Azınlığın zor durumda bırakıldığı ve köşeye sıkıştırılmaya çalışıldığı bir başka olay ise eğitim sorunuyla alakalıdır. Batı Trakya Türk Azınlığı, “Türkçe ve Yunanca eğitim verecek azınlık anaokulları” talebini yüksek sesle dile getirdikçe, bu konuda çıtayı yükselttikçe devlet “karşı önlem” almayı yeğledi. Bu yıl yaşanan ilkokullara kayıt sorununu hepimiz biliyoruz. Yönetim, “anaokuluna gitmezsen çocuğunu ilkokula kayıt etmem” diyerek, azınlığın anaokulu talebine dolaylı yönden engel olmaya çalışıyor. Nitekim, Şahin’deki kayıt sorunu buna en güzel örnektir. Devlet, bu yöntemle tüm azınlık çocuklarının “devlet anaokullarına” giderek (zaten azınlık anaokulu yok) fiili bir durum yaratıp, “azınlık zaten devlet anaokullarına gidiyor, azınlık anaokullarına gerek yok, isteyen de yok” politikasını sağlamlaştırmaya çalışıyor. Batı Trakya Azınlığı Yüksek Tahsilliler Derneği’nin çocuk külüplerine yönelik olarak yapılan kontrol ve denetimler de bu çerçevede değerlendirilmesi gereken olaylar diye düşünüyorum.

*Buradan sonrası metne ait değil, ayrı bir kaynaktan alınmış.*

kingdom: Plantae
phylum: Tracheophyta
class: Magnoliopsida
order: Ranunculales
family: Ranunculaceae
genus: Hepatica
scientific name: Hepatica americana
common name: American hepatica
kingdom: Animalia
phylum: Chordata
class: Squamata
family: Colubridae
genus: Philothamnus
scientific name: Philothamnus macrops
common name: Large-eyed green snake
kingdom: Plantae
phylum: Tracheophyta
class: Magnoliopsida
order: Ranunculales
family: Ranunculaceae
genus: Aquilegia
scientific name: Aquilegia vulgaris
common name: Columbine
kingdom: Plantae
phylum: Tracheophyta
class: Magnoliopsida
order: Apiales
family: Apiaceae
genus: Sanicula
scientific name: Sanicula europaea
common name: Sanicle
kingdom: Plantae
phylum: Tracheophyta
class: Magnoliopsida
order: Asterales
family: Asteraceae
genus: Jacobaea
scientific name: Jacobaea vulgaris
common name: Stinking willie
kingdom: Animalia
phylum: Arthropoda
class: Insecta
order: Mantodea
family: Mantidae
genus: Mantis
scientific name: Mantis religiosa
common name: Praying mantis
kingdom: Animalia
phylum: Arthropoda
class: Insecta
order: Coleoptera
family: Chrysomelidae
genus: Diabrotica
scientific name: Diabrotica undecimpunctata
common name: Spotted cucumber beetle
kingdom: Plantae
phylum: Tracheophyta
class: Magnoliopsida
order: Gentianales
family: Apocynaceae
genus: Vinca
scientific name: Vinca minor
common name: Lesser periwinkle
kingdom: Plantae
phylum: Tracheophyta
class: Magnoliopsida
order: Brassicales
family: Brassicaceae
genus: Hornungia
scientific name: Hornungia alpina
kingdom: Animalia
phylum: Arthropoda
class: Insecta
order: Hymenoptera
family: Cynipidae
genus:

Son dönemde vuku bulan bir diğer konu da Rodos’taki imam krizi. Uzun bir dönemden beri Rodos’ta ibadete açık tek camide imamlık yapan İlter Meço’nun görevden alınarak, camiye “tayinli imam”ın görevlendirilmesi için bir plan uygulamaya kondu. Rodos’taki soydaşların kurduğu derneğe yönelik kontrol ve denetimleri de unutmamak lazım.
Keza, son aylarda Batı Trakya Türk azınlık kurumlarına ve bu kurumlardaki yöneticiler ve azınlık üyesi siyasetçiler hakkında basında yer alan saldırı ve hedef göstermeye yönelik haber ve yorumlar bölgemizde gergin bir ortamın yıllar sonra yeniden geri gelmesinde etkili oluyor. Aynı zamanda parlamentoda, Batı Trakya Türk Azınlığı’nı, kurumlarını ve yöneticilerini, Türkiye’nin Gümülcine Başkonsolosluğu’nuun hedef gösteren soru önergelerinin de son dönemde peşpeşe gündeme gelmesi pek tesadüf gibi görünmüyor.
Bütün bunların yanında son iki yıldır bölgemizdeki Yunanlı yerel yöneticiler tarafından azınlığın sosyal ve kültürel etkiniklerine yönelik uygulanan üstü örtülü bir boykotun olduğunu azınlık içinde konuşulan bir konu. Bundan 4 – 5 yıl öncesine kadar azınlığın tüm etklinliklerine katılan yetkililer artık sayılı faaliyette yer alıyor.
Yukarıda sıraladığımız olay ve uygulamaları azınlık, 20 – 25 yıl öncesinden çok iyi biliyor. Umarız gerçek anlamda bir geriye dönüş olmaz!